Arman Khoubani, Jan-Bert Flor and I will present our numerical work on instabilities in vertical convection in a 2D rectangular cavity at the workshop Convection naturelle : aspects fondamentaux et applications .
My slides are available here .
We plan to divide the presentation in two short talks:
Prandtl and aspect ratio effects in vertical convection in a 2D rectangular cavity ¶
Abstract ¶
In this presentation we consider numerical stability results on the motion that is induced by the heating and cooling of two opposed vertical boundaries of a rectangular cavity. In particular the linear stability of the steady two-dimensional flow reached at Rayleigh numbers of O( \(10^8\) ) is considered [1]. This flow consists of two plume motions near the boundaries and a linear stable temperature stratification in the interior. As a function of the Prandtl number, \(Pr\) , and the height-to-width aspect ratio of the domain, \(A\) , the base flow of each case is computed and linear simulations are used to obtain the properties of the leading linear mode of the instability.
The flow regimes show a rich variation with Prandtl number and aspect ratio. These regimes depend on whether the plumes generate a circulation in the entire cavity, detach from the horizontal boundaries or the corner regions, and further on whether the oscillation frequency of the instability is slower (or faster) than the buoyancy frequency of the stratification in the interior, and allows for the presence of internal waves (or not), Accordingly, the regime is called slow or fast, respectively.
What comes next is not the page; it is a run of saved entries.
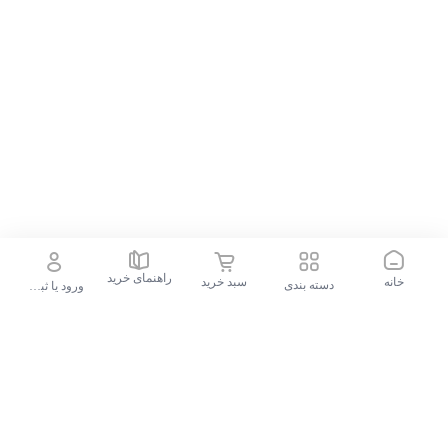
سیلیکونی
جنس بند
گرد
فرم صفحه
43 میلی‌متر
قطر قاب
رسمی,
روزمره,
ورزشی
نوع کاربری
آقایان,
بانوان
مناسب برای
راهنمای خرید
خانه
سبد خرید
دسته بندی
ورود یا ثبت نام
جستجو در فروشگاه
جستجوهای محبوب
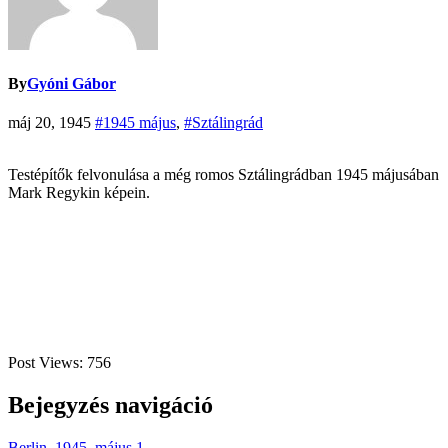
By
Gyóni Gábor
máj 20, 1945
#1945 május
,
#Sztálingrád
Testépítők felvonulása a még romos Sztálingrádban 1945 májusában
Mark Regykin képein.
Post Views:
756
Bejegyzés navigáció
Berlin, 1945. május 1.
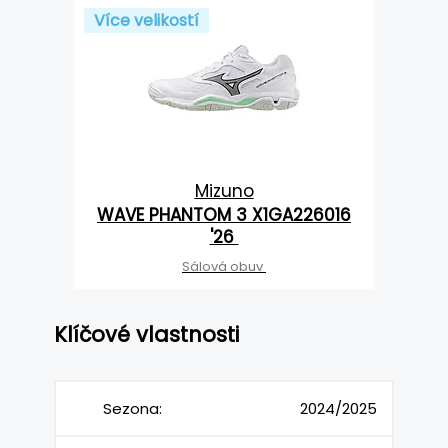
Více velikostí
Mizuno
WAVE PHANTOM 3 X1GA226016
'26
Sálová obuv
Klíčové vlastnosti
Sezona:
2024/2025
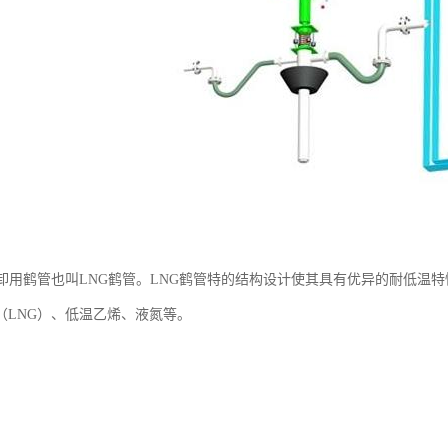
装卸用鹤管也叫LNG鹤管。LNG鹤管特的结构设计使其具有优异的耐低温
（LNG）、低温乙烯、液氮等。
Internal wave allow for the coupling between the top and bottom plumes, and their absence implies asymmetry in part of the regimes.
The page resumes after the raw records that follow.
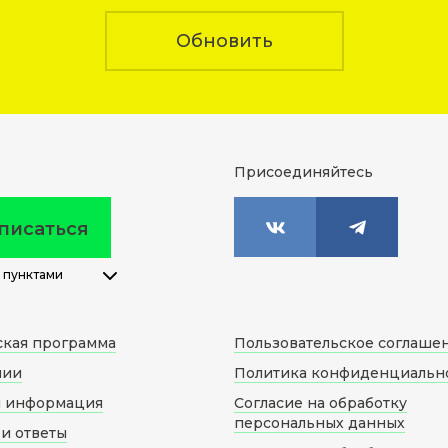
Обновить
Присоединяйтесь
писаться
 пунктами
ская программа
Пользовательское соглаше
нии
Политика конфиденциальн
я информация
Согласие на обработку
персональных данных
и ответы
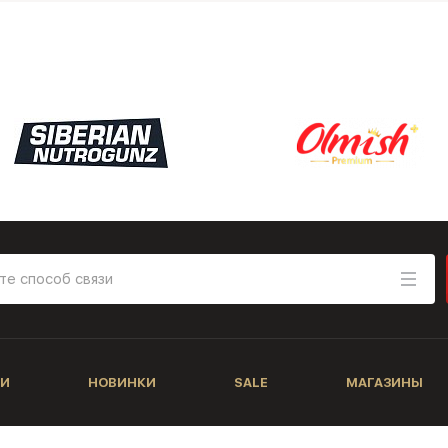
И
НОВИНКИ
SALE
МАГАЗИНЫ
Six essentially different flow regimes are found in the range of \(0.1 \leq Pr \leq 4\) and \(0.5 \leq A \leq 2\) . For small \(Pr \leq 0.4 \) the plume thickness is large and the base flow is driven by a large circulation in the entire cavity. The aspect ratio has an effect on the cell patterns, the plume detachment, and the oscillation frequency of the instability, which is slow for wide cavities and fast for tall cavities. For large \(Pr \geq 0.7\) the wall plumes are thin and the instability is driven by the motion at the wall and the detached plume. A transition between these regimes is marked by a dramatic change in oscillation frequency at \(Pr = 0.55\) .
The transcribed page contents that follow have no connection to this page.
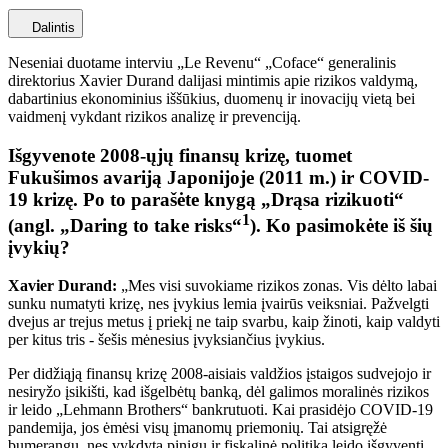
Dalintis
Neseniai duotame interviu „Le Revenu“ „Coface“ generalinis
direktorius Xavier Durand dalijasi mintimis apie rizikos valdymą,
dabartinius ekonominius iššūkius, duomenų ir inovacijų vietą bei
vaidmenį vykdant rizikos analizę ir prevenciją.
Išgyvenote 2008-ųjų finansų krizę, tuomet
Fukušimos avariją Japonijoje (2011 m.) ir COVID-
19 krizę. Po to parašėte knygą „Drąsa rizikuoti“
1
(angl. „Daring to take risks“
). Ko pasimokėte iš šių
įvykių?
Xavier Durand:
„Mes visi suvokiame rizikos zonas. Vis dėlto labai
sunku numatyti krizę, nes įvykius lemia įvairūs veiksniai. Pažvelgti
dvejus ar trejus metus į priekį ne taip svarbu, kaip žinoti, kaip valdyti
per kitus tris - šešis mėnesius įvyksiančius įvykius.
Per didžiąją finansų krizę 2008-aisiais valdžios įstaigos sudvejojo ir
nesiryžo įsikišti, kad išgelbėtų banką, dėl galimos moralinės rizikos
ir leido „Lehmann Brothers“ bankrutuoti. Kai prasidėjo COVID-19
pandemija, jos ėmėsi visų įmanomų priemonių. Tai atsigręžė
bumerangu, nes vykdyta pinigų ir fiskalinė politiką leido išgyventi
Numerical simulations of natural convection flows with Snek5000 and Fluidsimfoam ¶
Authors ¶
Pierre Augier, Ashwin Vishnu Mohanan, Arman Khoubani, Pooria Danaeifar and Jan-Bert Flor
Abstract ¶
We will present two twin projects, Snek5000 and Fluidsimfoam, designed to improve the user experience of the very popular CFD codes Nek5000 and OpenFOAM, respectively. These packages builds upon the functionality of Nek5000 and OpenFOAM by providing a user-friendly interface for launching and restarting simulations, loading simulation data, and generating figures and movies. Snek5000 and Fluidsimfoam are based on the CFD framework FluidSim, which introduces the concept of “FluidSim solvers”. A FluidSim solver consists of few files describing a set of potential and similar simulations. A concrete simulation can be created and run via a simple and generic Python API. We will show how these tools can be used to study different types of natural convection problems. We will see how Snek5000 helped us greatly for a recent study on linear instabilities in vertical convection.